# Data shown
# # # # #

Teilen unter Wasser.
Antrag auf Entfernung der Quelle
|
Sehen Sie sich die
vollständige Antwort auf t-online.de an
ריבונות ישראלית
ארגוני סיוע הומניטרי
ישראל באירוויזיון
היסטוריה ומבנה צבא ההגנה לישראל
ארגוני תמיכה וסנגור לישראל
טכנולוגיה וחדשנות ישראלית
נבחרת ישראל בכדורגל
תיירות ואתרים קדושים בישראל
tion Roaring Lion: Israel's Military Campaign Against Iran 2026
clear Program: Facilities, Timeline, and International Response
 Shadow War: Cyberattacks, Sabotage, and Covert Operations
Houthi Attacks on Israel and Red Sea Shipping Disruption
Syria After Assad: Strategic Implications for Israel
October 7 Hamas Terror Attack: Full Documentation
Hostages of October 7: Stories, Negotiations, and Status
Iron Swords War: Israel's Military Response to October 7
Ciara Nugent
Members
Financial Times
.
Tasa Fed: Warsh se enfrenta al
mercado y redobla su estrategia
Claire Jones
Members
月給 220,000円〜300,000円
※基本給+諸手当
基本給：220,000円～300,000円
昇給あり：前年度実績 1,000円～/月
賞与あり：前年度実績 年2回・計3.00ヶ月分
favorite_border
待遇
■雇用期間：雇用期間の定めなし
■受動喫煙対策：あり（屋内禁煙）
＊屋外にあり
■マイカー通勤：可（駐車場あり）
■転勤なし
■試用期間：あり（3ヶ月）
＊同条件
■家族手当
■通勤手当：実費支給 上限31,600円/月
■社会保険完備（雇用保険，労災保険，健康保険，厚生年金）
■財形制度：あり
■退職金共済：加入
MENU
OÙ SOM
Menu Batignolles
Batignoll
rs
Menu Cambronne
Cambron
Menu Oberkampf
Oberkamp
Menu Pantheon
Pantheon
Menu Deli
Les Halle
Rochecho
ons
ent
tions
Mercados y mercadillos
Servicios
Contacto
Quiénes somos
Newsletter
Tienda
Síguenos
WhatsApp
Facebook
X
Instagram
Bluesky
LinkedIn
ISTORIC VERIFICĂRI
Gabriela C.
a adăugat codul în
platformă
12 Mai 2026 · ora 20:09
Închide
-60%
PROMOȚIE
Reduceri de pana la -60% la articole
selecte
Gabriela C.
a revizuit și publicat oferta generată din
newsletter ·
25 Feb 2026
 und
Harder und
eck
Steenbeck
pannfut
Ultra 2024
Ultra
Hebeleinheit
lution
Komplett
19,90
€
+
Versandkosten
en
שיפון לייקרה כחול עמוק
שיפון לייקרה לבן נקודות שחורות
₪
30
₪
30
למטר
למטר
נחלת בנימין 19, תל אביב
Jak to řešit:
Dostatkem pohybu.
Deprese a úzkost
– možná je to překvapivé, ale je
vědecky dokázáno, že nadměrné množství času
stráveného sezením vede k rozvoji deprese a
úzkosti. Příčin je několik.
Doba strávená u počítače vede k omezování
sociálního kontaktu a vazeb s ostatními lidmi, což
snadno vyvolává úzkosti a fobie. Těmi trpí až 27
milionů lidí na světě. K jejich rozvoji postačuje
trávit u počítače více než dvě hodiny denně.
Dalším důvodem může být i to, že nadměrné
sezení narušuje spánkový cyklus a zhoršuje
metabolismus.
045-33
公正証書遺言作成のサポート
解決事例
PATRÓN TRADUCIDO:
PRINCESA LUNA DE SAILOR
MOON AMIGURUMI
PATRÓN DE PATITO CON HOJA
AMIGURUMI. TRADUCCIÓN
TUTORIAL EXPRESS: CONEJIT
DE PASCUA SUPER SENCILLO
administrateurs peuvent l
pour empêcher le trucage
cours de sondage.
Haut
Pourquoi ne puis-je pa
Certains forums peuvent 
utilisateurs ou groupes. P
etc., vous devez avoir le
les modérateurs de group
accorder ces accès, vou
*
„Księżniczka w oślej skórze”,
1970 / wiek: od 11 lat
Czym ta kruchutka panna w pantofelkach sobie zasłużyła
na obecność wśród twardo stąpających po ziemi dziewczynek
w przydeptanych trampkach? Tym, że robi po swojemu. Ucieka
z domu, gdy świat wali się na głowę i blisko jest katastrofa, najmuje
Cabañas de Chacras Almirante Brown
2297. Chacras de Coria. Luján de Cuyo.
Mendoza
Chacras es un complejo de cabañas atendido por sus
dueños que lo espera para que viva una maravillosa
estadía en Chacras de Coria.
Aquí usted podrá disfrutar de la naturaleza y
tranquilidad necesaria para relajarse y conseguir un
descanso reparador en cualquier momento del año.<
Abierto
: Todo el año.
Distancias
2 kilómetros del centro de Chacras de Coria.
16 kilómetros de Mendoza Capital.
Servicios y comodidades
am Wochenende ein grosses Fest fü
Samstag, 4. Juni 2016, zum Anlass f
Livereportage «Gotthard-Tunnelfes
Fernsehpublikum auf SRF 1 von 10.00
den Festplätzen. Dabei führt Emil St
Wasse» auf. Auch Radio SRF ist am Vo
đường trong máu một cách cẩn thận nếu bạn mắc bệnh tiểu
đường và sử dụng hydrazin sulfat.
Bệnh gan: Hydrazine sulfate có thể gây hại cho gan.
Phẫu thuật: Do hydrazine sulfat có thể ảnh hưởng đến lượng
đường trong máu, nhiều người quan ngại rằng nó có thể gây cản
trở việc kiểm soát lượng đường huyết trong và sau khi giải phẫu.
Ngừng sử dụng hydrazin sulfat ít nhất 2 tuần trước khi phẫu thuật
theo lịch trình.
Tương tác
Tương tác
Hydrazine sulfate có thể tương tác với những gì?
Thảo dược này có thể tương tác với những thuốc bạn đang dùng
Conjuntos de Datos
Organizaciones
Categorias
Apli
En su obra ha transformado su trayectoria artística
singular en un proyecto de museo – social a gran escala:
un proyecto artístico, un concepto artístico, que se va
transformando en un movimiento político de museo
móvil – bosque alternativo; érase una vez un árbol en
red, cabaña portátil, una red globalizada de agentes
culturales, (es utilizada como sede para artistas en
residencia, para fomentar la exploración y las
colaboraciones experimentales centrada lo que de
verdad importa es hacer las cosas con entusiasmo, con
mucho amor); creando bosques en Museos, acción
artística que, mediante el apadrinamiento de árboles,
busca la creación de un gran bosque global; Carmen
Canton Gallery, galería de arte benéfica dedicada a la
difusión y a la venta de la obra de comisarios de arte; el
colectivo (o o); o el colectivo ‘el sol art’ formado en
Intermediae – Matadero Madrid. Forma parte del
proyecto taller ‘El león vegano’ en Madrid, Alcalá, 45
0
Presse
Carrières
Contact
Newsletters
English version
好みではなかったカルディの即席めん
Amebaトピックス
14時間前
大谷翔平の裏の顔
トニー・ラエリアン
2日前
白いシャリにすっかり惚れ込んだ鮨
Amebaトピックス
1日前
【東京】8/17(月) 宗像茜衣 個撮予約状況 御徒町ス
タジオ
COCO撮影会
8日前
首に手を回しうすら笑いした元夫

# # # # #

# Instructions for the task
Copy out all of the lines above word for word, in their original order.

# Result for this task
Teilen unter Wasser.
Antrag auf Entfernung der Quelle
|
Sehen Sie sich die
vollständige Antwort auf t-online.de an
ריבונות ישראלית
ארגוני סיוע הומניטרי
ישראל באירוויזיון
היסטוריה ומבנה צבא ההגנה לישראל
ארגוני תמיכה וסנגור לישראל
טכנולוגיה וחדשנות ישראלית
נבחרת ישראל בכדורגל
תיירות ואתרים קדושים בישראל
tion Roaring Lion: Israel's Military Campaign Against Iran 2026
clear Program: Facilities, Timeline, and International Response
 Shadow War: Cyberattacks, Sabotage, and Covert Operations
Houthi Attacks on Israel and Red Sea Shipping Disruption
Syria After Assad: Strategic Implications for Israel
October 7 Hamas Terror Attack: Full Documentation
Hostages of October 7: Stories, Negotiations, and Status
Iron Swords War: Israel's Military Response to October 7
Ciara Nugent
Members
Financial Times
.
Tasa Fed: Warsh se enfrenta al
mercado y redobla su estrategia
Claire Jones
Members
月給 220,000円〜300,000円
※基本給+諸手当
基本給：220,000円～300,000円
昇給あり：前年度実績 1,000円～/月
賞与あり：前年度実績 年2回・計3.00ヶ月分
favorite_border
待遇
■雇用期間：雇用期間の定めなし
■受動喫煙対策：あり（屋内禁煙）
＊屋外にあり
■マイカー通勤：可（駐車場あり）
■転勤なし
■試用期間：あり（3ヶ月）
＊同条件
■家族手当
■通勤手当：実費支給 上限31,600円/月
■社会保険完備（雇用保険，労災保険，健康保険，厚生年金）
■財形制度：あり
■退職金共済：加入
MENU
OÙ SOM
Menu Batignolles
Batignoll
rs
Menu Cambronne
Cambron
Menu Oberkampf
Oberkamp
Menu Pantheon
Pantheon
Menu Deli
Les Halle
Rochecho
ons
ent
tions
Mercados y mercadillos
Servicios
Contacto
Quiénes somos
Newsletter
Tienda
Síguenos
WhatsApp
Facebook
X
Instagram
Bluesky
LinkedIn
ISTORIC VERIFICĂRI
Gabriela C.
a adăugat codul în
platformă
12 Mai 2026 · ora 20:09
Închide
-60%
PROMOȚIE
Reduceri de pana la -60% la articole
selecte
Gabriela C.
a revizuit și publicat oferta generată din
newsletter ·
25 Feb 2026
 und
Harder und
eck
Steenbeck
pannfut
Ultra 2024
Ultra
Hebeleinheit
lution
Komplett
19,90
€
+
Versandkosten
en
שיפון לייקרה כחול עמוק
שיפון לייקרה לבן נקודות שחורות
₪
30
₪
30
למטר
למטר
נחלת בנימין 19, תל אביב
Jak to řešit:
Dostatkem pohybu.
Deprese a úzkost
– možná je to překvapivé, ale je
vědecky dokázáno, že nadměrné množství času
stráveného sezením vede k rozvoji deprese a
úzkosti. Příčin je několik.
Doba strávená u počítače vede k omezování
sociálního kontaktu a vazeb s ostatními lidmi, což
snadno vyvolává úzkosti a fobie. Těmi trpí až 27
milionů lidí na světě. K jejich rozvoji postačuje
trávit u počítače více než dvě hodiny denně.
Dalším důvodem může být i to, že nadměrné
sezení narušuje spánkový cyklus a zhoršuje
metabolismus.
045-33
公正証書遺言作成のサポート
解決事例
PATRÓN TRADUCIDO:
PRINCESA LUNA DE SAILOR
MOON AMIGURUMI
PATRÓN DE PATITO CON HOJA
AMIGURUMI. TRADUCCIÓN
TUTORIAL EXPRESS: CONEJIT
DE PASCUA SUPER SENCILLO
administrateurs peuvent l
pour empêcher le trucage
cours de sondage.
Haut
Pourquoi ne puis-je pa
Certains forums peuvent 
utilisateurs ou groupes. P
etc., vous devez avoir le
les modérateurs de group
accorder ces accès, vou
*
„Księżniczka w oślej skórze”,
1970 / wiek: od 11 lat
Czym ta kruchutka panna w pantofelkach sobie zasłużyła
na obecność wśród twardo stąpających po ziemi dziewczynek
w przydeptanych trampkach? Tym, że robi po swojemu. Ucieka
z domu, gdy świat wali się na głowę i blisko jest katastrofa, najmuje
Cabañas de Chacras Almirante Brown
2297. Chacras de Coria. Luján de Cuyo.
Mendoza
Chacras es un complejo de cabañas atendido por sus
dueños que lo espera para que viva una maravillosa
estadía en Chacras de Coria.
Aquí usted podrá disfrutar de la naturaleza y
tranquilidad necesaria para relajarse y conseguir un
descanso reparador en cualquier momento del año.<
Abierto
: Todo el año.
Distancias
2 kilómetros del centro de Chacras de Coria.
16 kilómetros de Mendoza Capital.
Servicios y comodidades
am Wochenende ein grosses Fest fü
Samstag, 4. Juni 2016, zum Anlass f
Livereportage «Gotthard-Tunnelfes
Fernsehpublikum auf SRF 1 von 10.00
den Festplätzen. Dabei führt Emil St
Wasse» auf. Auch Radio SRF ist am Vo
đường trong máu một cách cẩn thận nếu bạn mắc bệnh tiểu
đường và sử dụng hydrazin sulfat.
Bệnh gan: Hydrazine sulfate có thể gây hại cho gan.
Phẫu thuật: Do hydrazine sulfat có thể ảnh hưởng đến lượng
đường trong máu, nhiều người quan ngại rằng nó có thể gây cản
trở việc kiểm soát lượng đường huyết trong và sau khi giải phẫu.
Ngừng sử dụng hydrazin sulfat ít nhất 2 tuần trước khi phẫu thuật
theo lịch trình.
Tương tác
Tương tác
Hydrazine sulfate có thể tương tác với những gì?
Thảo dược này có thể tương tác với những thuốc bạn đang dùng
Conjuntos de Datos
Organizaciones
Categorias
Apli
En su obra ha transformado su trayectoria artística
singular en un proyecto de museo – social a gran escala:
un proyecto artístico, un concepto artístico, que se va
transformando en un movimiento político de museo
móvil – bosque alternativo; érase una vez un árbol en
red, cabaña portátil, una red globalizada de agentes
culturales, (es utilizada como sede para artistas en
residencia, para fomentar la exploración y las
colaboraciones experimentales centrada lo que de
verdad importa es hacer las cosas con entusiasmo, con
mucho amor); creando bosques en Museos, acción
artística que, mediante el apadrinamiento de árboles,
busca la creación de un gran bosque global; Carmen
Canton Gallery, galería de arte benéfica dedicada a la
difusión y a la venta de la obra de comisarios de arte; el
colectivo (o o); o el colectivo ‘el sol art’ formado en
Intermediae – Matadero Madrid. Forma parte del
proyecto taller ‘El león vegano’ en Madrid, Alcalá, 45
0
Presse
Carrières
Contact
Newsletters
English version
好みではなかったカルディの即席めん
Amebaトピックス
14時間前
大谷翔平の裏の顔
トニー・ラエリアン
2日前
白いシャリにすっかり惚れ込んだ鮨
Amebaトピックス
1日前
【東京】8/17(月) 宗像茜衣 個撮予約状況 御徒町ス
タジオ
COCO撮影会
8日前
首に手を回しうすら笑いした元夫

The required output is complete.